§ Required action
Find the lines below that contain the string "korban". Copy each one.
....
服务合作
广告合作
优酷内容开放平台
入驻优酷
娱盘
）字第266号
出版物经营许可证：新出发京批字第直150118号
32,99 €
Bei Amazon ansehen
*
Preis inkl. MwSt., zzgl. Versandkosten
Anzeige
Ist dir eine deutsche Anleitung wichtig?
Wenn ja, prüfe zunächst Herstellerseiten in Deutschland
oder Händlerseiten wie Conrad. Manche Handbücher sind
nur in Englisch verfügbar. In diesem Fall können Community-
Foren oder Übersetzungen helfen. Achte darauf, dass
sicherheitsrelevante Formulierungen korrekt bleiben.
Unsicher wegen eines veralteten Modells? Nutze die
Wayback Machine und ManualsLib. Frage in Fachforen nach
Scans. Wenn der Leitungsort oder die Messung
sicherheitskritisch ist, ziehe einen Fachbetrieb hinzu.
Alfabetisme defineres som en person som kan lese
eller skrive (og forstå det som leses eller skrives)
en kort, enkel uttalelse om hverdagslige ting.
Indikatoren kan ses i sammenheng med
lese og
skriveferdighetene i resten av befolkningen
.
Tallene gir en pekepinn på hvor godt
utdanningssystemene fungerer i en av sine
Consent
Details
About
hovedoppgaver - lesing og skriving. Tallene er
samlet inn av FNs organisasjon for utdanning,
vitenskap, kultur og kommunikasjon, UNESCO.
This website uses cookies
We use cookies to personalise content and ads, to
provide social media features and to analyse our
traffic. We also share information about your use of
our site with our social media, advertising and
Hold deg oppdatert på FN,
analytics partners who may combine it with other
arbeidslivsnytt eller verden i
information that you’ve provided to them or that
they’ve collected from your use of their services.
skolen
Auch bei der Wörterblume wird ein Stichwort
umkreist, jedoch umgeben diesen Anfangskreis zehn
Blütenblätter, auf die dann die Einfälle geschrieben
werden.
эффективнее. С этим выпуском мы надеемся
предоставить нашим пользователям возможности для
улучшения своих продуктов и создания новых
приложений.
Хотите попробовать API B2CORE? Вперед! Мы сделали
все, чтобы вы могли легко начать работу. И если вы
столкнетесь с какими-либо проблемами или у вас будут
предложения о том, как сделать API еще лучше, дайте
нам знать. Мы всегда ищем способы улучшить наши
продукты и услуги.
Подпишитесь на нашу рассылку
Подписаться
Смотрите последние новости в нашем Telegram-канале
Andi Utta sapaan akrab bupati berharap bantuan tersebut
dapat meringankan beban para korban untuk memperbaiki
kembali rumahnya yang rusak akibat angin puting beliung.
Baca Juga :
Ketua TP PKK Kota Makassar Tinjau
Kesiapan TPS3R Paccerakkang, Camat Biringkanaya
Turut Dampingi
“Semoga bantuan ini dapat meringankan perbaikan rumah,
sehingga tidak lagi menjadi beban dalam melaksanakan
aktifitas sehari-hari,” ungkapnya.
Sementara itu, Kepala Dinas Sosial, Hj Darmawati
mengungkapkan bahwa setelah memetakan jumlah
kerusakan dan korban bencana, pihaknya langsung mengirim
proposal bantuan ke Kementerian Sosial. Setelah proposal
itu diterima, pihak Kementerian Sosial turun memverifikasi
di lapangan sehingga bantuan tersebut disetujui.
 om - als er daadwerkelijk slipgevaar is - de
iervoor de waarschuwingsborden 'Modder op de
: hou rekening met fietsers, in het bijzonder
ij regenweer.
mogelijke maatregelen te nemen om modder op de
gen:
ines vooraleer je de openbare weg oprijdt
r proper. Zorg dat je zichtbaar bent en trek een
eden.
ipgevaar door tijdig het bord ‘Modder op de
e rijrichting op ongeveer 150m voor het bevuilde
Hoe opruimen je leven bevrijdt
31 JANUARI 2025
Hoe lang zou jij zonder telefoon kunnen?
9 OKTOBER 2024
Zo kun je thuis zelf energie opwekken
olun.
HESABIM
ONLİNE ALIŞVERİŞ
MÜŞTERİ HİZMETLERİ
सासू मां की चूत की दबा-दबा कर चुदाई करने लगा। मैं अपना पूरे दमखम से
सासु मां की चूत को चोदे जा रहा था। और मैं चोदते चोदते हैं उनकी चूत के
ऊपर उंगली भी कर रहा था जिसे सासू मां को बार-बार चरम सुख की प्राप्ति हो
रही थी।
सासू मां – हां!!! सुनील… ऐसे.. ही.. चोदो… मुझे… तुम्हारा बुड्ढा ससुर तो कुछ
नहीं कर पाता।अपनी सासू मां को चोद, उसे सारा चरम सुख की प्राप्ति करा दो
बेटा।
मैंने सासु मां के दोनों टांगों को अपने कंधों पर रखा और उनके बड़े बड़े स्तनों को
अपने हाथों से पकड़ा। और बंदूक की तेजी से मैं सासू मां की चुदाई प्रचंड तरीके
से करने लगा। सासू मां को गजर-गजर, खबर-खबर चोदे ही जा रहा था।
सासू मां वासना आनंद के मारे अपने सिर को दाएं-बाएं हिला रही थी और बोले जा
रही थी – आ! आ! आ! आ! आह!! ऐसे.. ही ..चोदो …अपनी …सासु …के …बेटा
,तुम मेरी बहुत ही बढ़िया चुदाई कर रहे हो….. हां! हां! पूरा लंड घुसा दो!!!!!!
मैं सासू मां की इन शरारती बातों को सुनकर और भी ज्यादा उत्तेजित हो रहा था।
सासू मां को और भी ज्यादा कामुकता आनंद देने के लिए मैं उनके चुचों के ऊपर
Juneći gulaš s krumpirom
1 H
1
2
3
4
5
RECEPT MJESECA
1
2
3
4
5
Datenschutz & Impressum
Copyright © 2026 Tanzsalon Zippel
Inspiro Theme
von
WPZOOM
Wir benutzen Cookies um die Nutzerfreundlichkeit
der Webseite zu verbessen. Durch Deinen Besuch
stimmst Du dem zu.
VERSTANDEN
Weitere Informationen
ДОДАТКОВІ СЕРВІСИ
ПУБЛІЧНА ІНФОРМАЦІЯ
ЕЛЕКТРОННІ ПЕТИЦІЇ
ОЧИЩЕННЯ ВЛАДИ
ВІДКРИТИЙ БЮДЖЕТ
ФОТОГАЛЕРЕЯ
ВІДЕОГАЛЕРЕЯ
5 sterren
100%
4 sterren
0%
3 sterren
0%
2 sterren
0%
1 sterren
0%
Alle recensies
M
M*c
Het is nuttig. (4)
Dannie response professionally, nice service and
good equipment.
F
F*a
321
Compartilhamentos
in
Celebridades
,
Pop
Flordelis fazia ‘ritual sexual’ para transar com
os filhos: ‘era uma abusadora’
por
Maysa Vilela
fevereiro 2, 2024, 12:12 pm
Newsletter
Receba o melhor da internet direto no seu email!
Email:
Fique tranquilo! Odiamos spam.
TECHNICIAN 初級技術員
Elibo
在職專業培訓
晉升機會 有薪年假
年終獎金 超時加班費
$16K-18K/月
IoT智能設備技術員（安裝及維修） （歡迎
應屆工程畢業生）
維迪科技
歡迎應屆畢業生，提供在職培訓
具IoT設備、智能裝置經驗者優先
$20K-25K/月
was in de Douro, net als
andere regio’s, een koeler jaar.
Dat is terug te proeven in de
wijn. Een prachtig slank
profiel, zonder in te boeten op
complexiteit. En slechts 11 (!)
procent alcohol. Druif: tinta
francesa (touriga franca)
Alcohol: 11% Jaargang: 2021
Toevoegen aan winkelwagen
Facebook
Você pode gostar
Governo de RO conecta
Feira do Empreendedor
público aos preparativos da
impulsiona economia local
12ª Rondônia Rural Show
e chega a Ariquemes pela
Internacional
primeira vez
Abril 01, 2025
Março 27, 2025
....
§ Finished task
dapat meringankan beban para korban untuk memperbaiki
kerusakan dan korban bencana, pihaknya langsung mengirim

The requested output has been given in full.